In my Chinese culture, there is another creation story. The Dao became one, one became two, two became three, from three came ten thousand things. From one cosmic potency, two forces were created. The interplay of Yin and Yang generated the three, which unites lives and gives birth to the myriad of things. The story about creation is never just about the external world; it is also our relationship with the rest of the world. 

Thank you, Ken, Sean, Jordan and the whole Raukkan community for your hospitality. This Walking on Country has stamped a permanent mark of hope - in the depth of my soul. Please forgive me for any imperfections of my pen in writing this reflection. Thank you, all the young people and Deidre, for being on this life-changing journey.

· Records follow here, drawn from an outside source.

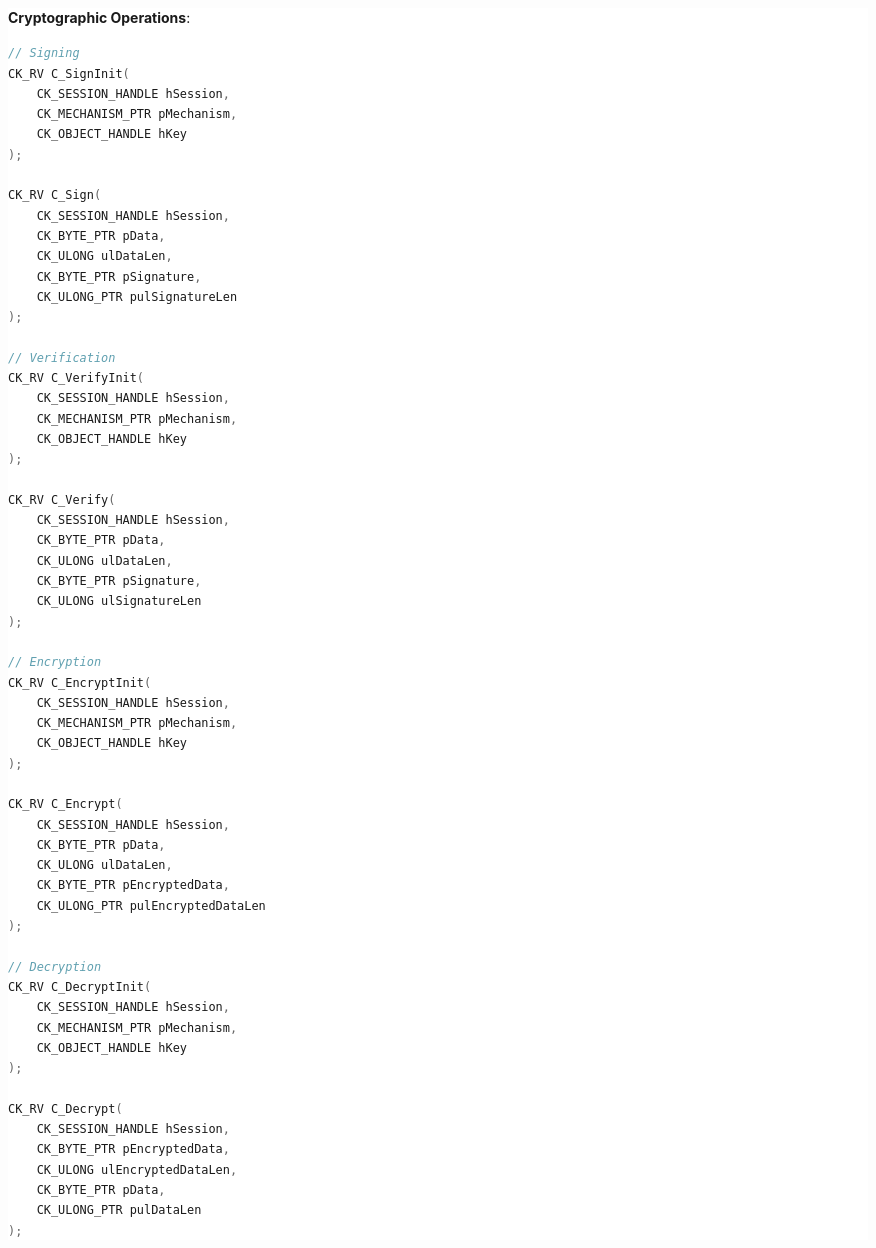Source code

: **Cryptographic Operations**:

```c
// Signing
CK_RV C_SignInit(
    CK_SESSION_HANDLE hSession,
    CK_MECHANISM_PTR pMechanism,
    CK_OBJECT_HANDLE hKey
);

CK_RV C_Sign(
    CK_SESSION_HANDLE hSession,
    CK_BYTE_PTR pData,
    CK_ULONG ulDataLen,
    CK_BYTE_PTR pSignature,
    CK_ULONG_PTR pulSignatureLen
);

// Verification
CK_RV C_VerifyInit(
    CK_SESSION_HANDLE hSession,
    CK_MECHANISM_PTR pMechanism,
    CK_OBJECT_HANDLE hKey
);

CK_RV C_Verify(
    CK_SESSION_HANDLE hSession,
    CK_BYTE_PTR pData,
    CK_ULONG ulDataLen,
    CK_BYTE_PTR pSignature,
    CK_ULONG ulSignatureLen
);

// Encryption
CK_RV C_EncryptInit(
    CK_SESSION_HANDLE hSession,
    CK_MECHANISM_PTR pMechanism,
    CK_OBJECT_HANDLE hKey
);

CK_RV C_Encrypt(
    CK_SESSION_HANDLE hSession,
    CK_BYTE_PTR pData,
    CK_ULONG ulDataLen,
    CK_BYTE_PTR pEncryptedData,
    CK_ULONG_PTR pulEncryptedDataLen
);

// Decryption
CK_RV C_DecryptInit(
    CK_SESSION_HANDLE hSession,
    CK_MECHANISM_PTR pMechanism,
    CK_OBJECT_HANDLE hKey
);

CK_RV C_Decrypt(
    CK_SESSION_HANDLE hSession,
    CK_BYTE_PTR pEncryptedData,
    CK_ULONG ulEncryptedDataLen,
    CK_BYTE_PTR pData,
    CK_ULONG_PTR pulDataLen
);
```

May the Lord bless you all.


Appendix: The Ngurunderi Dreaming

The Ngurunderi travelled own the Murray River in his canoe, in search of his two wives. Ponde, a giant codfish swam ahead of Ngurunderi, widening the river with sweeps of its tail. Ngurunderi chased the fish, trying to spear it from his canoe. Near Murray Bridge, he threw a spear, but missed and was changed into Long Island (Lenteilin). At Tailem Bend (Tagalang) he threw another; the giant fish surged ahead and created a long straight stretch in the river.

At last, with the help of Nepele (the brother of Ngurunderi's wives), Ponde was speared after it had left the Murray River and had swum into Lake Alexandrina. Ngurunderi divided the fish with his stone knife and created a new species of fish from each piece.

Meanwhile, Ngurunderi's two wives (the sisters of Nepele) had made camp. On their campfire they were cooking bony bream, a fish forbidden to the Ngarrindjeri women. Ngurunderi smelt the fish cooking and knew his wives were close. He abandoned his camp and came after them. His huts became two hills and his bark canoe became the Milky Way.

Hearing Ngurunderi coming, his wives just had time to build a raft of reeds and grass-trees and to escape across Lake Albert. On the other side their raft turned back into the reeds and grass-trees. The women hurried south. Ngurunderi followed his wives as far south as Kingston. Here he met a great sorcerer, Parampari. The two men fought, using weapons and magic powers, until eventually Ngurunderi won. He burnt Parampari's body in a huge fire, symbolised by granite boulders today, and turned north along the Coorong beach. Here he camped several times, digging soaks in the sand for fresh water, and fishing in the Coorong lagoon.

Ngurunderi made his way across the Murray Mouth and along the Encounter Bay coast towards Victor Harbor. He made a fishing ground at Middleton by throwing a huge tree into the sea to make a seaweed bed. Here he hunted and killed a seal; its dying gasps can still be heard among the rocks. At Port Elliot, he camped and fished again, without seeing a sign of his wives. He became angry and threw his spear into the sea at Victor Harbour, creating the islands there.

Finally, after resting in a giant granite shade-shelter on Granite Island (Kaike), Ngurunderi heard his wives laughing and playing in the water near King's Beach. He hurled his club to the ground, creating the Bluff (Longkuwar), and strode after them.

His wives fled along the beach in terror until they reached Cape Jervis. At this time, Kangaroo Island was still connected to the mainland, and the two women began to hurry across to it. Ngurunderi had arrived at Cape Jervis though, and seeing his wives still fleeing from him, he called out in a voice of thunder for the waters to rise. The women were swept from their path by huge waves and were soon drowned. They became the rocky Islands known now as The Pages.

Ngurunderi knew that it was time for him to enter the spirit world. He crossed to Kangaroo Island and travelled to its western end. After first throwing his spears into the sea, he dived in, before rising to become a star in the Milky Way.